The first part of the exercise is complete let's solve the latter now.
Populate the tables
Before building the query we need to fill the table with some data:
INSERT INTO cities (name) VALUES ('London'), ('Paris'), ('Berlin'), ('Amsterdam'), ('Brussel'), ('Zurich'), ('Vienna'), ('Rome'), ('Madrid');
INSERT INTO users (name, email, city_id) VALUES ('John', 'john@mail.com', 1), ('Adam', 'adam@mail.com', 1), ('Roland', 'roland
@mail.com', 4), ('Dan', 'dan@mail.com', 2), ('Franziska', 'franziska@mail.com', 2), ('veronika', 'veronika@mail.com', 2), ('donna', 'donna@mail.com', 2), ('kate', 'kate@mail.com', 2);
INSERT INTO rides (distance, fare, user_id, city_start, city_end) VALUES (200, 50, 1, 2, 3), (300, 80, 1, 2, 4), (400, 12, 2, 1, 5), (200, 12, 3, 2, 3), (200, 80, 4, 3, 2), (130, 70, 5, 1, 6), (450, 60, 5, 7, 9), (220, 55, 5, 2, 8), (230, 12, 5, 5, 4), (890, 56, 6, 3, 2), (432, 99, 6, 1, 3), (189, 12, 6, 4, 7), (349, 56, 6, 6, 8), (710, 89, 6, 5, 1), (634, 90, 6, 6, 3), (325, 23, 7, 7, 4), (541, 26, 8, 1, 2), (900, 19, 8, 3, 8), (821, 56, 8, 4, 7), (323, 55, 8, 5, 4), (120, 59, 8, 2, 6);
To check for the content of a table:
SELECT * FROM cities;
Write the query
The query that we have to write has to report the users that traveled the most with the train, this involves the use of the data stored on two tables.

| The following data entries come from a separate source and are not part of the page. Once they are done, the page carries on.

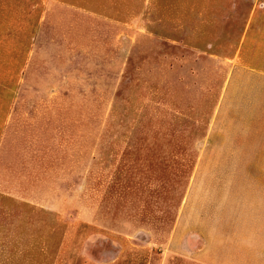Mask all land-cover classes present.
Here are the masks:
<instances>
[{
  "label": "rangeland",
  "instance_id": "obj_1",
  "mask_svg": "<svg viewBox=\"0 0 264 264\" xmlns=\"http://www.w3.org/2000/svg\"><path fill=\"white\" fill-rule=\"evenodd\" d=\"M263 8L0 0V264H264V176L198 159Z\"/></svg>",
  "mask_w": 264,
  "mask_h": 264
},
{
  "label": "crops",
  "instance_id": "obj_2",
  "mask_svg": "<svg viewBox=\"0 0 264 264\" xmlns=\"http://www.w3.org/2000/svg\"><path fill=\"white\" fill-rule=\"evenodd\" d=\"M255 19L250 17L247 34L234 50L246 61L224 78L198 155L200 172L224 177L229 194L236 190V178L264 176V21Z\"/></svg>",
  "mask_w": 264,
  "mask_h": 264
}]
</instances>
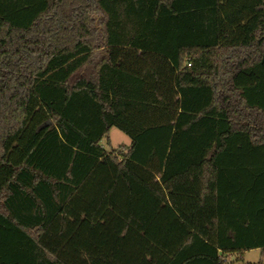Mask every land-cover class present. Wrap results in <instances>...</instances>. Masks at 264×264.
<instances>
[{"label":"trees","instance_id":"trees-1","mask_svg":"<svg viewBox=\"0 0 264 264\" xmlns=\"http://www.w3.org/2000/svg\"><path fill=\"white\" fill-rule=\"evenodd\" d=\"M254 250L264 0H0V264Z\"/></svg>","mask_w":264,"mask_h":264},{"label":"rangeland","instance_id":"rangeland-1","mask_svg":"<svg viewBox=\"0 0 264 264\" xmlns=\"http://www.w3.org/2000/svg\"><path fill=\"white\" fill-rule=\"evenodd\" d=\"M110 140L112 142L113 148L118 149L120 146H130L131 141L125 135H123L118 130L113 129L110 133ZM102 146L105 148L107 152H110L111 149L108 148L106 142H103ZM241 258V259H240ZM234 262L231 264H259L261 261V251L254 250L250 252H246L243 256H235Z\"/></svg>","mask_w":264,"mask_h":264}]
</instances>
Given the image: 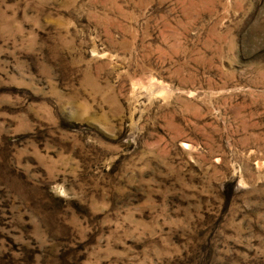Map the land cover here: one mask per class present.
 Returning a JSON list of instances; mask_svg holds the SVG:
<instances>
[{
  "label": "rangeland",
  "instance_id": "1",
  "mask_svg": "<svg viewBox=\"0 0 264 264\" xmlns=\"http://www.w3.org/2000/svg\"><path fill=\"white\" fill-rule=\"evenodd\" d=\"M0 264H264V0H0Z\"/></svg>",
  "mask_w": 264,
  "mask_h": 264
}]
</instances>
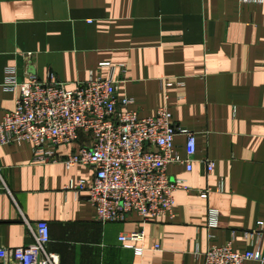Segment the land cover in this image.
<instances>
[{"label": "crops", "instance_id": "1", "mask_svg": "<svg viewBox=\"0 0 264 264\" xmlns=\"http://www.w3.org/2000/svg\"><path fill=\"white\" fill-rule=\"evenodd\" d=\"M113 66L123 67L116 97L131 100L129 109L149 117L166 107L195 134L191 170L167 166L191 188L174 192V218L142 223L131 213L101 222L84 194L66 188L70 179H90L92 167L35 163L31 144H0V246L29 244L26 223L45 221L59 264H204L211 243L264 248V232L250 235L264 228V0H0V118L15 105L12 78L52 72L71 88L108 77ZM86 141L81 134L56 154L64 158ZM174 149L186 158L184 134ZM209 208L219 211L212 240ZM141 229L142 241L118 240Z\"/></svg>", "mask_w": 264, "mask_h": 264}, {"label": "built area", "instance_id": "2", "mask_svg": "<svg viewBox=\"0 0 264 264\" xmlns=\"http://www.w3.org/2000/svg\"><path fill=\"white\" fill-rule=\"evenodd\" d=\"M118 68L111 67L108 77H90L71 88L52 72L44 80L31 76L18 82L12 78L7 87L17 90V96L14 108L0 118V144H31L35 163L61 162L66 169L77 164L92 167L90 179H70L66 188L76 196L84 194L101 222H124L131 213L137 214L142 223L162 215L174 218V192H188L191 188L184 179L170 177L167 166L181 163L191 170L195 134L178 127L166 107L158 108L149 117L129 109L131 100L116 97ZM179 133L186 136L185 159L174 149V138ZM81 134L87 136V141L59 158L56 148L79 141ZM206 167L210 173L214 162L207 160ZM209 191L210 188L203 190L200 197L206 198ZM26 225L31 242L19 247L0 246V264H59V256L48 249V223ZM218 226L219 211L209 208L206 227L210 240V231ZM263 232L260 226L250 235L256 234L257 240ZM143 239L142 229L118 236L124 244ZM142 251L134 248L137 255ZM246 260L264 263V248L238 252L230 242L221 246L211 243L204 253V264H243Z\"/></svg>", "mask_w": 264, "mask_h": 264}]
</instances>
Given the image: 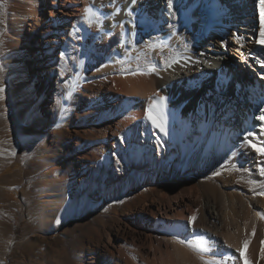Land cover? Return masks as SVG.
I'll list each match as a JSON object with an SVG mask.
<instances>
[{
  "label": "bare ground",
  "instance_id": "1",
  "mask_svg": "<svg viewBox=\"0 0 264 264\" xmlns=\"http://www.w3.org/2000/svg\"><path fill=\"white\" fill-rule=\"evenodd\" d=\"M259 16V0H0V264L61 233L49 264H264Z\"/></svg>",
  "mask_w": 264,
  "mask_h": 264
},
{
  "label": "rangeland",
  "instance_id": "2",
  "mask_svg": "<svg viewBox=\"0 0 264 264\" xmlns=\"http://www.w3.org/2000/svg\"><path fill=\"white\" fill-rule=\"evenodd\" d=\"M242 69L245 70V68H242ZM50 85H51V83L48 84V86L45 89V92H47L50 89L49 88ZM43 89H44V84L42 85L41 90H43ZM12 145H13V142H9V144L6 145V148H8V150H10V149L12 150L14 148ZM60 157H61V153H60L59 149H54L53 151L52 150H43V151L38 152L37 156L33 157L31 159L32 161L27 160L26 175L29 178H31L39 170L38 167L40 165L43 167L46 163L53 162V161H51V159L57 160ZM35 159L38 161V164H37V166L34 167L31 162H33ZM41 166L39 168H41ZM38 193L40 194V191L38 189H34V190L30 191L29 192L30 198L32 200H36L37 197L39 196ZM28 206H30V205H28ZM28 210H30L31 212ZM27 212L30 213V214L27 213V216L30 217V223L26 227H22V226L19 227L18 234H17V237L19 238V240L24 238L26 235L33 234V231H35L38 228V226L36 224L37 222L35 221V218L32 217V214H33L32 208L27 209ZM93 217H94L93 215H90L88 220H87L90 225L93 224V221H94ZM57 236L58 237H56L55 235H48V236L42 235L40 240L34 241L32 243V248H33L34 252L36 253V255H32L31 252L28 251L26 253L27 258L25 259V261H23L24 259H23L22 254H20L19 248L16 247L15 252H14V258L12 259L13 263L16 261V263L18 262L17 264H24V263L25 264H49L50 258L54 257V260H56L55 258H57L59 252L61 251V248L63 246V240H64L62 237V233L58 234ZM59 243H61V244H59ZM57 260H58V258H57ZM13 263H11V264H13Z\"/></svg>",
  "mask_w": 264,
  "mask_h": 264
},
{
  "label": "snow or ice",
  "instance_id": "3",
  "mask_svg": "<svg viewBox=\"0 0 264 264\" xmlns=\"http://www.w3.org/2000/svg\"><path fill=\"white\" fill-rule=\"evenodd\" d=\"M132 2L135 3V0H132ZM168 7L171 10V8H172V0H168ZM259 10H260V16H259V20H260V28H259L260 39L257 41V43H260V44L264 45V0H259ZM85 14H86V19H87L88 16L91 14V9L90 8H86L85 9ZM243 39H244L243 36H237L236 37L237 42H240ZM149 44H150V47L153 50H156L157 48H159L161 52L163 51V48H164L163 45L152 44L151 42H149ZM241 46H243V45H241ZM262 66H264V64H262ZM148 71L149 72L156 71V68L154 66L150 67ZM3 91H4L3 87L0 86V92H3ZM147 118L152 122V124L155 127L159 128L160 131H162V132L165 131V126H164V124L162 122V119H158L157 116L153 114L152 107H150L148 109V111H147ZM259 119L260 120H264V115H261L259 117ZM248 135L252 136L253 133H249ZM249 143H250L251 147H253V149L256 152H258L261 156H264V147H257L256 144L251 143V142H249ZM216 174L219 175V173H216ZM260 175L264 176V167L260 168ZM260 195H264V193H260ZM257 215H259L261 219H264V215L260 214L259 212L257 213ZM191 220L194 221L195 217H192ZM254 231H253V234H254ZM248 243H249V241H245L244 242L245 248L247 247ZM261 245H262L261 258L264 259V241H261ZM243 255H244L243 250H241V257H243ZM204 264H216V262L214 260H205ZM245 264H250V262L247 259H245Z\"/></svg>",
  "mask_w": 264,
  "mask_h": 264
}]
</instances>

Let's start small by calculating how much each user has traveled, this information can be retrieved by using the rides
table:
SELECT user_id, SUM(distance) AS total_distance FROM rides GROUP BY user_id;
user_id | total_distance
---------+----------------
3 | 200
5 | 1030
4 | 200
6 | 3204
2 | 400
7 | 325
1 | 500
8 | 2705
The query selects the user_id
and calculates the quantity total_distance
as a SUM()
of the column distance. To get the count right for each user we must add a GROUP BY
statement that isolates the summation on the rows that contain the same user_id.
Lets now add ORDER BY
and LIMIT
statement to limit the results to return only the users that traveled the most:
SELECT user_id, SUM(distance) AS total_distance FROM rides GROUP BY user_id ORDER BY total_distance DESC LIMIT 4;
user_id | total_distance
---------+----------------
6 | 3204
8 | 2705
5 | 1030
1 | 500
At this point, we might call the exercise done but we can make it better, what about showing the name of the user instead of the id
?
That information is stored in the user
table, we must then join the two tables and rewrite the query as follows:
SELECT users.name, SUM(rides.distance) AS tot_distance
FROM rides
INNER JOIN users ON users.id = rides.user_id
GROUP BY users.id
ORDER BY tot_distance DESC
LIMIT 4;
name | tot_distance
-----------+--------------
veronika | 3204
kate | 2705
Franziska | 1030
John | 500
Conclusions
In this post, we have created a table schema for a railway company and wrote a query to retrieve the customers that travel the most. The challenge didn't specify the type of database to use and I opted for PostgreSQL.
What do you think? Did I pass the interview?